What you will do
Turn the lines of the rows below, from the line with "pose: elev=138.0 azim=221.4" to the line with "Dot at: (294, 236)", both included, into a JSON list of strings. Use one string per line and leave out blank lines.

Extracted material
□ □ □ □ □ □ □
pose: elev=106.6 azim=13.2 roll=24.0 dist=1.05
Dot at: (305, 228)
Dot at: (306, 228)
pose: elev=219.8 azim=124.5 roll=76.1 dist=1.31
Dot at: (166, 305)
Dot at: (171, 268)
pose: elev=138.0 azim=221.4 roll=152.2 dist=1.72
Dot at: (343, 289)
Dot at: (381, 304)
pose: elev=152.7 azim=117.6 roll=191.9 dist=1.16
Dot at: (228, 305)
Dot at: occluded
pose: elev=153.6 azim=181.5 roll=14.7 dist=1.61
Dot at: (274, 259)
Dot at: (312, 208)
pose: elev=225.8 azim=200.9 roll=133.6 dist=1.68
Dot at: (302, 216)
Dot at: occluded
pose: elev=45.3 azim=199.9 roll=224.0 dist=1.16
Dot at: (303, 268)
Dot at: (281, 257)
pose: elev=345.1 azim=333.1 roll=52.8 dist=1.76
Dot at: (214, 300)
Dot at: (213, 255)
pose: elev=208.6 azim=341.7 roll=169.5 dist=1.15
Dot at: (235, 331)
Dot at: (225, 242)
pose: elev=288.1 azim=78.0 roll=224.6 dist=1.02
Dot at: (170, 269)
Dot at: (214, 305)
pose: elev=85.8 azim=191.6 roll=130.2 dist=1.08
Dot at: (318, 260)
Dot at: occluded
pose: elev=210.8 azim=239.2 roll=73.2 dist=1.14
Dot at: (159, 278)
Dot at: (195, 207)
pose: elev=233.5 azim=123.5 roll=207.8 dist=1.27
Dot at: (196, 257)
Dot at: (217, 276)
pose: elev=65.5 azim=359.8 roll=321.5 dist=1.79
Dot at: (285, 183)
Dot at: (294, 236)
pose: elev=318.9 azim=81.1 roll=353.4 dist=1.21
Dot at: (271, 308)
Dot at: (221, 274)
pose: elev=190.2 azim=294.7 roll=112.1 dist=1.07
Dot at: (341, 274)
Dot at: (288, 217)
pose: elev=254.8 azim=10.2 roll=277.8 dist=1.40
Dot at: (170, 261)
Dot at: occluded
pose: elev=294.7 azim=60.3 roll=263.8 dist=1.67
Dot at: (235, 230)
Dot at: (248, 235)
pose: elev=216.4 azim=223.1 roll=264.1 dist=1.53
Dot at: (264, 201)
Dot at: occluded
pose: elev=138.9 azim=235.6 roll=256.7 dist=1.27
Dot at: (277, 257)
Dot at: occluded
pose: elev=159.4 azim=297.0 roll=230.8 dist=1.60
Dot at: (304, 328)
□ □ □ □ □ □ □
Solution for this task
[
  "pose: elev=138.0 azim=221.4 roll=152.2 dist=1.72",
  "Dot at: (343, 289)",
  "Dot at: (381, 304)",
  "pose: elev=152.7 azim=117.6 roll=191.9 dist=1.16",
  "Dot at: (228, 305)",
  "Dot at: occluded",
  "pose: elev=153.6 azim=181.5 roll=14.7 dist=1.61",
  "Dot at: (274, 259)",
  "Dot at: (312, 208)",
  "pose: elev=225.8 azim=200.9 roll=133.6 dist=1.68",
  "Dot at: (302, 216)",
  "Dot at: occluded",
  "pose: elev=45.3 azim=199.9 roll=224.0 dist=1.16",
  "Dot at: (303, 268)",
  "Dot at: (281, 257)",
  "pose: elev=345.1 azim=333.1 roll=52.8 dist=1.76",
  "Dot at: (214, 300)",
  "Dot at: (213, 255)",
  "pose: elev=208.6 azim=341.7 roll=169.5 dist=1.15",
  "Dot at: (235, 331)",
  "Dot at: (225, 242)",
  "pose: elev=288.1 azim=78.0 roll=224.6 dist=1.02",
  "Dot at: (170, 269)",
  "Dot at: (214, 305)",
  "pose: elev=85.8 azim=191.6 roll=130.2 dist=1.08",
  "Dot at: (318, 260)",
  "Dot at: occluded",
  "pose: elev=210.8 azim=239.2 roll=73.2 dist=1.14",
  "Dot at: (159, 278)",
  "Dot at: (195, 207)",
  "pose: elev=233.5 azim=123.5 roll=207.8 dist=1.27",
  "Dot at: (196, 257)",
  "Dot at: (217, 276)",
  "pose: elev=65.5 azim=359.8 roll=321.5 dist=1.79",
  "Dot at: (285, 183)",
  "Dot at: (294, 236)"
]